WHAT THE TASK REQUIRES = Pictures aside, return every line below exactly as written.

DATA IN THIS EXERCISE: Begin

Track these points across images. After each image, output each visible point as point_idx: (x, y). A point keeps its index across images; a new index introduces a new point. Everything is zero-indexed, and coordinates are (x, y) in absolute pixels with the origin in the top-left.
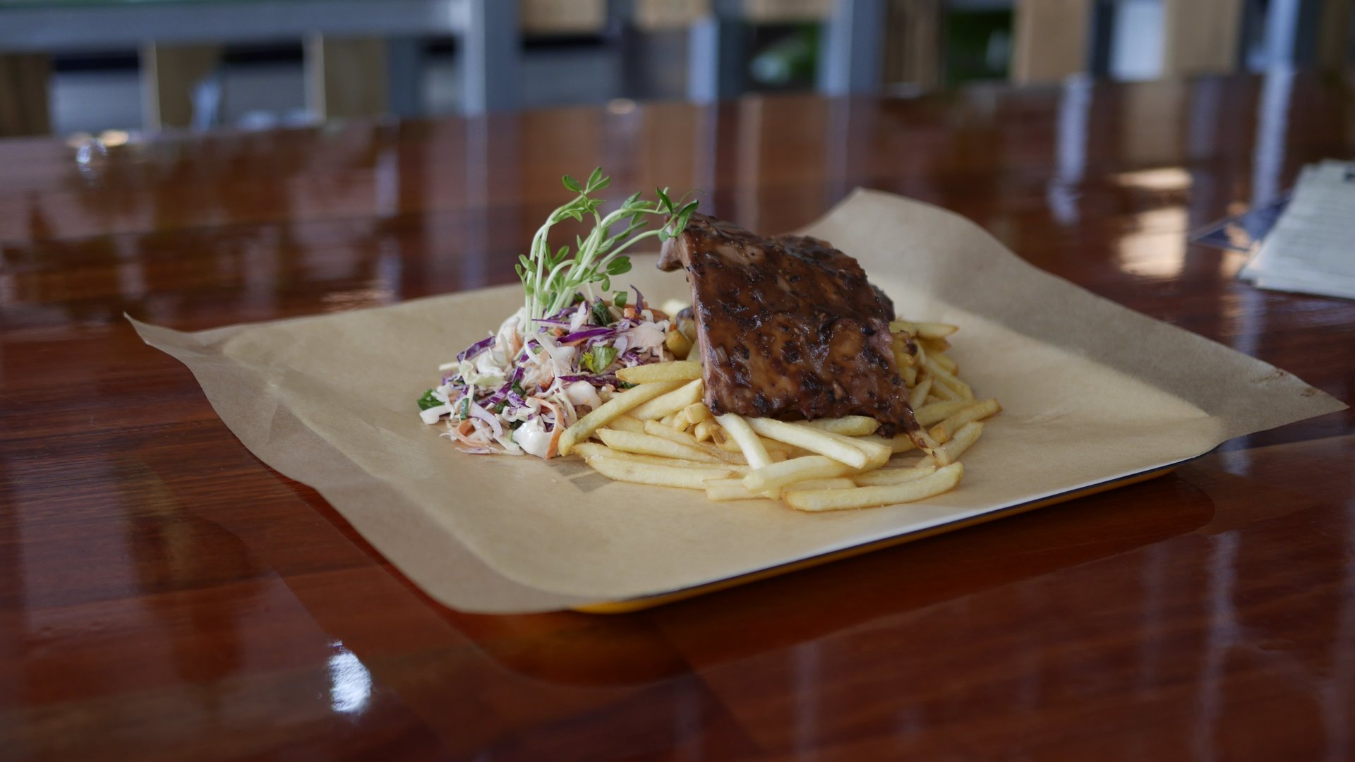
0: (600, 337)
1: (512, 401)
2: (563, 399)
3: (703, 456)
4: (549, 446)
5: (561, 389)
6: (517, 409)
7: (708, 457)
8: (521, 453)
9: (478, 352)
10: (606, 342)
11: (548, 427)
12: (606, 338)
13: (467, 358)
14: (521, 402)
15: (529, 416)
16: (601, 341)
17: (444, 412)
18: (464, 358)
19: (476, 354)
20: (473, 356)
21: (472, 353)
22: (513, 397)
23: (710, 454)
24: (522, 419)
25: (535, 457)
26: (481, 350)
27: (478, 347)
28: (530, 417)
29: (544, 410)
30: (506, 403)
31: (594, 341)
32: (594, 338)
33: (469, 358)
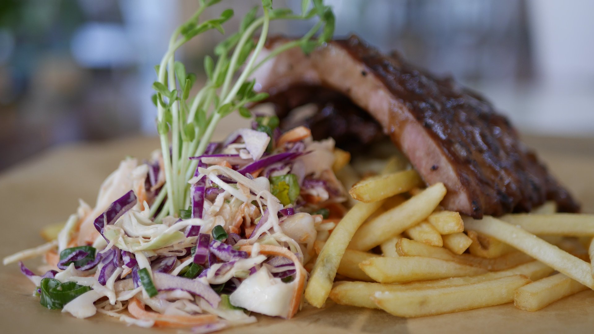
0: (278, 165)
1: (221, 255)
2: (285, 239)
3: (469, 269)
4: (294, 300)
5: (276, 228)
6: (232, 264)
7: (473, 269)
8: (253, 319)
9: (120, 212)
10: (287, 169)
11: (287, 277)
12: (286, 165)
13: (108, 222)
14: (237, 253)
15: (251, 269)
16: (282, 168)
17: (96, 298)
18: (105, 223)
19: (118, 214)
20: (115, 218)
21: (113, 215)
22: (224, 249)
23: (471, 265)
24: (240, 275)
25: (277, 318)
26: (123, 210)
27: (118, 207)
28: (252, 271)
29: (270, 257)
30: (214, 259)
31: (273, 170)
32: (273, 166)
33: (112, 222)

DATA IN THIS EXERCISE: End

WRITTEN RESPONSE =
Track these points across images. After each image, output each visible point as point_idx: (x, y). A point keeps its index across images; a new index introduces a new point. Everything is zero-indexed, and coordinates are (x, y) in absolute pixels with the origin in the top-left.
0: (600, 337)
1: (512, 401)
2: (563, 399)
3: (703, 456)
4: (549, 446)
5: (561, 389)
6: (517, 409)
7: (708, 457)
8: (521, 453)
9: (478, 352)
10: (606, 342)
11: (548, 427)
12: (606, 338)
13: (467, 358)
14: (521, 402)
15: (529, 416)
16: (601, 341)
17: (444, 412)
18: (464, 358)
19: (476, 354)
20: (473, 356)
21: (472, 353)
22: (513, 397)
23: (710, 454)
24: (522, 419)
25: (535, 457)
26: (481, 350)
27: (478, 347)
28: (530, 417)
29: (544, 410)
30: (506, 403)
31: (594, 341)
32: (594, 338)
33: (469, 358)
0: (278, 165)
1: (221, 255)
2: (285, 239)
3: (469, 269)
4: (294, 300)
5: (276, 228)
6: (232, 264)
7: (473, 269)
8: (253, 319)
9: (120, 212)
10: (287, 169)
11: (287, 277)
12: (286, 165)
13: (108, 222)
14: (237, 253)
15: (251, 269)
16: (282, 168)
17: (96, 298)
18: (105, 223)
19: (118, 214)
20: (115, 218)
21: (113, 215)
22: (224, 249)
23: (471, 265)
24: (240, 275)
25: (277, 318)
26: (123, 210)
27: (118, 207)
28: (252, 271)
29: (270, 257)
30: (214, 259)
31: (273, 170)
32: (273, 166)
33: (112, 222)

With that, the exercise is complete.